Das Ende der Tabakindustrie in Deutschland

In letzten Zügen

Seite 3
Von

Was sich viel stärker geändert hat als der Zigarettenabsatz, ist die sozi­ale Schichtung der Tabakkonsumenten: Das Deutsche Ärzteblatt hatte in einer Studie 2011 ermittelt, dass »sich in der Oberschicht der Raucheranteil von 40 Prozent Mitte der sechziger Jahre auf 19 Prozent im Jahr 2010 mehr als halbiert hatte«. In den ­»unteren sozialen Schichten« hingegen sei die Raucherquote mit etwa 34 Prozent seit Mitte der siebziger Jahre stabil geblieben. 2004 betrug ­einer Studie des Deutschen Krebsforschungszentrums zufolge der Raucheranteil bei denjenigen, die beruflich »einfache manuelle Tätig­keiten« verrichten, 50 Prozent; auf der anderen Seite hat der Raucher­anteil bei Gymnasiasten und Studenten in­zwischen den Tiefststand in der ­Ge­schichte der Bundesrepublik erreicht.

Mittlerweile gilt der Tabakkonsum also geradezu als Stigma der sozial Benachteiligten. »Wer da rauchend auf der Straße steht, wird fast zwangsläufig der sozialen Gruppe zuge­ordnet, zu welcher auch die Bettler, Schnorrer und Penner gehören«, kommentierte die FAZ 2006 die Auswirkungen der rigiden Antirauchergesetze in den USA. Immer noch weiter zu rauchen, ist auch ein Erkennungsmerkmal jener verstockten Mittelalten, die sich einfach nicht dahin verbiegen können, die neue digital-prekäre Zeit auch noch schön zu ­finden, sondern obstinat an Sitten aus einer untergegangenen Epoche festhalten, in der eher Gewerkschaften und Unternehmerverbände die Politik bestimmten als NGOs und die segelnde Unschuld vom schwedischen Lande. Vielleicht steckt in dem Festhalten am Tabak auch die noch nicht ganz ausgerottete Erinnerung daran, was Zigarren und insbeson­dere Zigaretten kulturell einmal verkörperten.

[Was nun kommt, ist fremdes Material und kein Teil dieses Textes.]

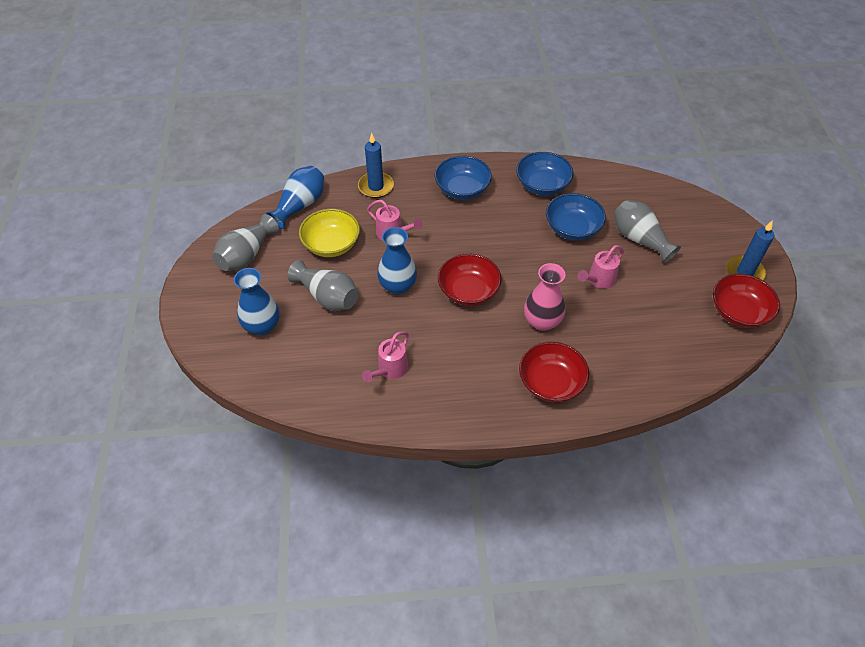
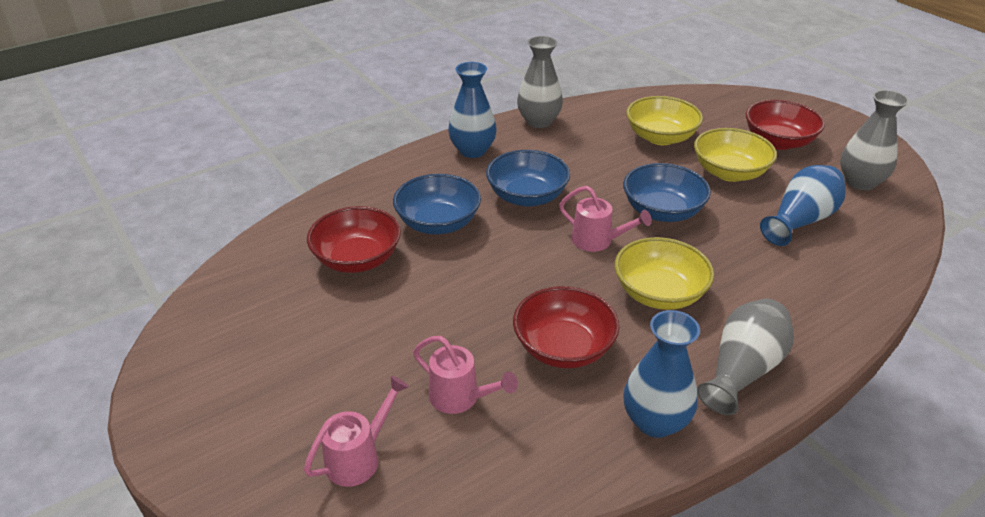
blue candle: [358,133,394,198] [726,220,774,281] = 2 -> none = 0
pink vase: [524,263,566,331] = 1 -> none = 0
yellow bowl: [299,209,360,257] = 1 -> [615,237,714,310] [626,96,703,145] [694,128,777,182] = 3

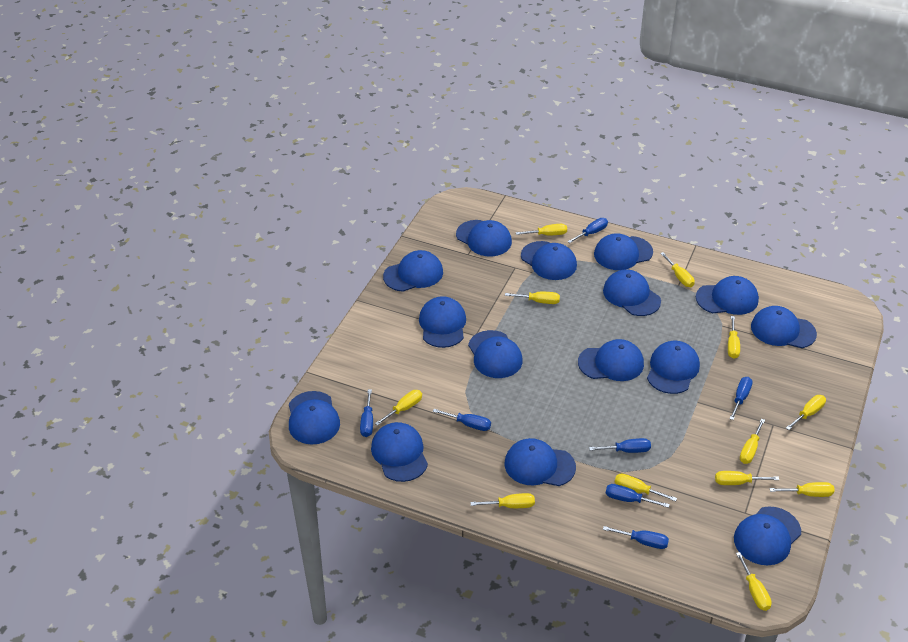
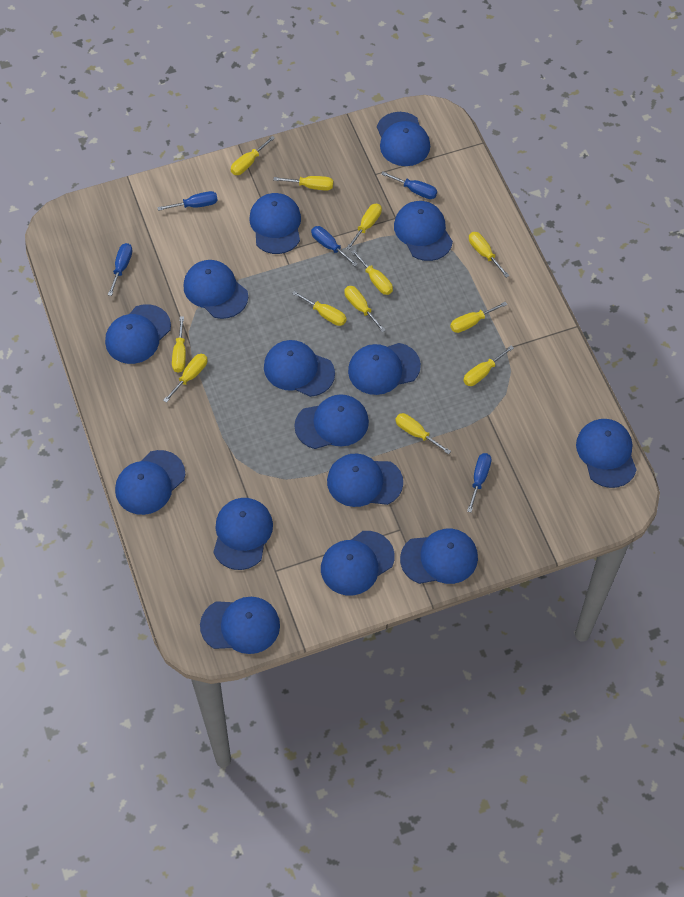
blue screwdriver: [360,389,373,437] [433,409,491,431] [567,218,608,243] [589,438,651,453] [603,526,669,549] [606,484,670,508] [729,377,753,420] = 7 -> [108,243,132,296] [157,191,218,211] [311,226,358,266] [381,172,437,199] [467,453,492,513] = 5

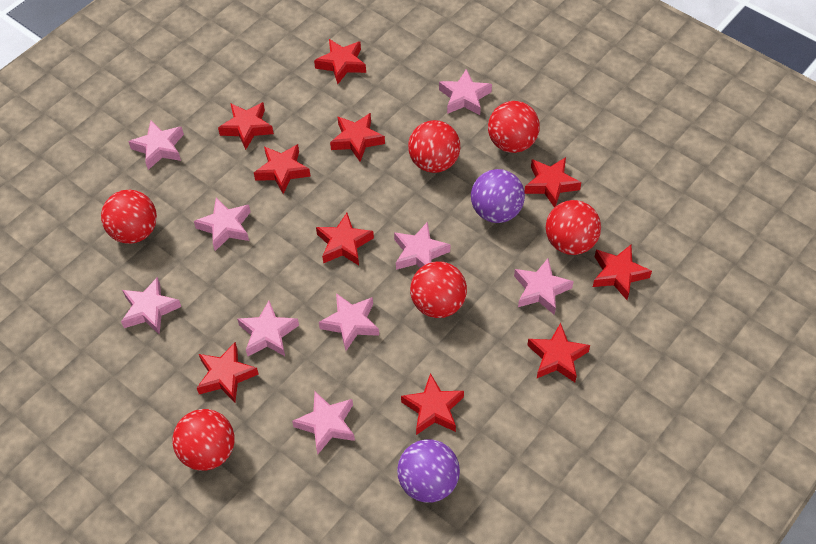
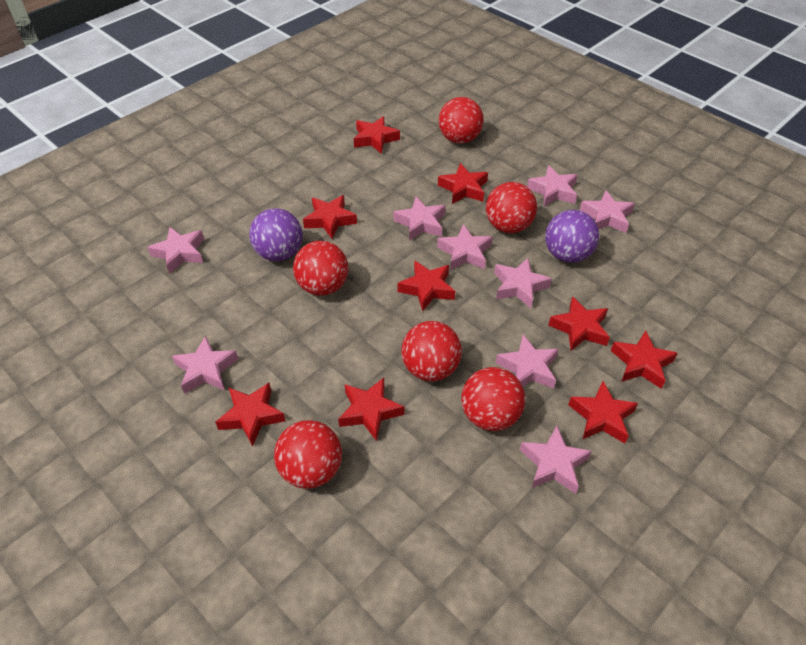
red star: [197,342,259,403] [218,102,274,150] [254,144,311,194] [314,39,366,84] [316,213,374,265] [330,113,385,162] [401,373,464,435] [525,157,581,207] [527,323,590,382] [593,245,652,300] = 10 -> [215,383,285,447] [303,195,357,239] [338,378,404,441] [354,116,400,154] [398,260,455,312] [438,163,488,204] [549,296,610,351] [568,381,638,444] [610,331,678,389] = 9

Jedenfalls waren es seit der Entdeckung und Verbreitung des Tabaks immer die Autokraten, die die Tabakkonsumenten mit drakonischen ­Verboten bedrohten oder im Eigeninteresse übermäßig besteuerten: Man wäre versucht, eine Linie zu ziehen vom spanischen Klerus der ­Inquisition über den grausamen Sultan Murad IV. bis zu Adolf Hitler, der die in der Novemberrevolution erkämpfte Erlaubnis, beispielsweise in der Eisenbahn oder am Arbeitsplatz zu rauchen, wieder einschränkte, weil er den Tabak für ein »Rassegift« hielt, mit dem die Indianer sich für den Alkohol an den Weißen rächen wollten – aber das bedeutete mit Sicherheit, die historischen Parallelen zwischen diesen fanatischen Nichtrauchern überzustrapazieren. Eher lässt sich eine demokratisch-egalitäre Kontinuität des Rauchens festhalten: Setzte das Bürgertum das Recht, auf offener Straße Zigarren zu rauchen, in der Paulskirche gegen den preußischen König durch, so ­stehen die Emanzipationsbewegungen des Proletariats und der Frauen gleichermaßen im Zeichen der industriell hergestellten Zigarette: Ihr Konsum drückte aus, dass man, ob im Haushalt oder in der Fabrik, selbst über seinen Körper verfügen wollte, um teilzuhaben am bislang männlich-bürgerlichen Privileg des Rauchens als kontemplativer Unterbrechung des Alltags mitsamt seiner Pflichten.

Diese egalitäre Tendenz der Industriegesellschaft, die sich in der Zigarette versinnbildlichte, endet mit der Deindustrialisierung, in deren Zuge der Anteil des Arbeitseinkommens am gesellschaftlichen Reichtum ­stetig sank, während jener der Rendite aus zunächst Aktien und jetzt ­Immobilien stieg und sich die Gesundheitsbewussten von den Un­gesunden separierten. Um nicht missverstanden zu werden: Daraus ergibt sich für den, der mit dieser Entwicklung nicht einverstanden ist, nicht die Notwendigkeit, weiter zu rauchen oder es (wieder) anzufangen, denn als bloße Protestgeste wäre es das Lungenkrebsrisiko nicht wert. Notwendig wäre es aber, dem alles andere als stummen Zwang der Verhältnisse zum Nichtrauchen zu widersprechen und das Recht der Einzelnen auf kleine, sinnlose Lustbarkeiten wider das ökonomische Nützlichkeitskalkül von Krankenkassen und alerten Volkspädagogen zu verteidigen – auch wenn man selbst Nichtraucher ist.